The annual Turner Classic Movies festival that presents a different actor's movies each day of the month begins anew Sunday, Aug. 1. This time, the highlighted performers start with Basil Rathbone and end with Clint Eastwood, with everyone from James Stewart and Ingrid Bergman to Warren Beatty and Lauren Bacall in between.
Thanks to Bergman, it doesn't take long for music to come in. Her TCM "day" -- Friday, Aug. 6 -- includes "Intermezzo: A Love Story," the 1939 classic about a violinist (played by Leslie Howard) who falls for his daughter's piano teacher (Bergman, reprising her role from the 1936 Swedish version) and begins an affair with her.
Later that day (technically, very early on Saturday, Aug, 7), Bergman goes musical again in the 1978 drama "Autumn Sonata," directed by arguably the other most famous Bergman in movie history: fellow Swedish native Ingmar Bergman. The actress takes up the keyboard again as a concert pianist facing a reunion with the daughters she basically gave up for her career.
By far, though, the two biggest music days of the 2010 "Summer Under the Stars" are Aug. 10 and Aug. 15. Respectively, those days spotlight Kathryn Grayson and Margaret O'Brien, whose professional heydays were at Metro-Goldwyn-Mayer ... the studio that at the time of that duo's prime popularity, boasted it had "more stars than there are in heaven."
The day celebrating Grayson -- who died this past February -- opens with the music-driven "Seven Sweethearts" (1942). That's followed by 1941's "Andy Hardy's Private Secretary," but after that, it's a much more tuneful Grayson for the rest of her 24 hours of "Summer."
"Two Sisters From Boston" (1946) teams her with fellow MGM staple June Allyson in the story of a woman whose fib about being a Broadway star catches up to her. "Anchors Aweigh" (1945) features Grayson and Frank Sinatra, but it's a good bet the movie's best-remembered pairing is Gene Kelly and Jerry the mouse (of "Tom and Jerry" fame) in a dance sequence.
"It Happened in Brooklyn" (1947) also teams Grayson with Sinatra, and adds Jimmy Durante, in the story of a military veteran seeking musical glory. "Grounds for Marriage" (1950) casts Grayson as an opera star who finds she still has strong feelings for her ex-husband (Van Johnson).
"The Desert Song" (1953) involves Grayson with the Foreign Legion, then "Show Boat" (1951) presents the star in one of her greatest films, placing her alongside Ava Gardner, Howard Keel and the "Old Man River"-crooning William Warfield in the Jerome Kern-Oscar Hammerstein II saga based on Edna Ferber's novel.

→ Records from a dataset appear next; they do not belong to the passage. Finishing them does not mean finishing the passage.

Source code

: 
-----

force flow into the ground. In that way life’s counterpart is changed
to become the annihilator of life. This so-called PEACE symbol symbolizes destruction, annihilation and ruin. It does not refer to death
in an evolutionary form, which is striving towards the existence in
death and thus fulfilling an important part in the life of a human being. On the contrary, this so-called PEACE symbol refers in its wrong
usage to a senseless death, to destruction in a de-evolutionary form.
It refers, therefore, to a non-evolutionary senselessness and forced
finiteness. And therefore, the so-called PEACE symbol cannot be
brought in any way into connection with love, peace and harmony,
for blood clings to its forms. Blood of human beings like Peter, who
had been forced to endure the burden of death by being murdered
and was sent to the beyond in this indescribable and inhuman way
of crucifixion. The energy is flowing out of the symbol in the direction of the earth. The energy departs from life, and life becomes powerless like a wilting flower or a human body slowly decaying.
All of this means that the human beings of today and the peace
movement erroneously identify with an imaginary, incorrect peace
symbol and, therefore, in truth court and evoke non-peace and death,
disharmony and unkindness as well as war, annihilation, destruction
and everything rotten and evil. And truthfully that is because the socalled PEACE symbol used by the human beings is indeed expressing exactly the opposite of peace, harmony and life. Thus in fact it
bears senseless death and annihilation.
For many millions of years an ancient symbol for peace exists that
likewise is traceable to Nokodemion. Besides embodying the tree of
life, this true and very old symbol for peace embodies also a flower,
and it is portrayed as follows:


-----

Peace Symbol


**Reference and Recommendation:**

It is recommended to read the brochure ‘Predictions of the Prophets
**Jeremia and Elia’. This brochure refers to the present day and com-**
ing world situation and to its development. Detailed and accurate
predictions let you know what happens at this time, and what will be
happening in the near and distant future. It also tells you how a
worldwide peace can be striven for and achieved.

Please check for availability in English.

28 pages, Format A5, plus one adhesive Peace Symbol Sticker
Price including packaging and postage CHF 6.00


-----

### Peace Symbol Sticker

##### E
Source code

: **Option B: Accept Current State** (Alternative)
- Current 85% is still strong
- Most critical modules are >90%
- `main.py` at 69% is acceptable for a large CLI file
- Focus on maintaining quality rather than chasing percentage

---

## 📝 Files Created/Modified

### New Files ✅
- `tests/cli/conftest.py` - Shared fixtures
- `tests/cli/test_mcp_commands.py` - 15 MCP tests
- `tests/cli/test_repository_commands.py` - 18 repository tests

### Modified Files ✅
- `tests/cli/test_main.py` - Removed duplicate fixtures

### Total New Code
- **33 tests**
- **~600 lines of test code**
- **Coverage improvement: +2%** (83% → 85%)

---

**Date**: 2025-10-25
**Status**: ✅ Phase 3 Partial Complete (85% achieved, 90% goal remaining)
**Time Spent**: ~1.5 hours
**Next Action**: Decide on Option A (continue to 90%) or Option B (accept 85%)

"So This Is Love" (1953) gives Grayson a big vocal workout in the role of opera star Grace Moore -- with Merv Griffin as her leading man -- and "That Midnight Kiss" (1949) gives her a would-be opera star to work opposite in Mario Lanza. "Kiss Me Kate" (1953) is another towering Grayson credit, and "Lovely to Look At" (1952) closes out her TCM marathon.
Though Margaret O'Brien also is known for MGM musicals, she did substantial dramatic work, and her TCM day is a definite split between the two genres. It includes the musical she's best known for: "Meet Me In St. Louis" (1944), about a family just before the 1904 World's Fair.
A highlight of the picture is Judy Garland and an absolutely adorable young O'Brien in a duet of "Under the Bamboo Tree" ... such an enduring charmer that it remained a showstopper 30 years later when MGM included it in the "That's Entertainment!" compilation feature. "The Trolley Song" and "Have Yourself a Merry Little Christmas" are among the other major numbers in "St. Louis."
The other "Summer Under the Stars" title that marries music and O'Brien is "Music for Millions" (1944), with June Allyson as her older music-making sister.
Other musicals are admittedly sparse on TCM's August schedule. It's thanks mainly to Powell and O'Brien, then, that the month is not only a "Summer Under the Stars" -- it's a showcase for some songs, too.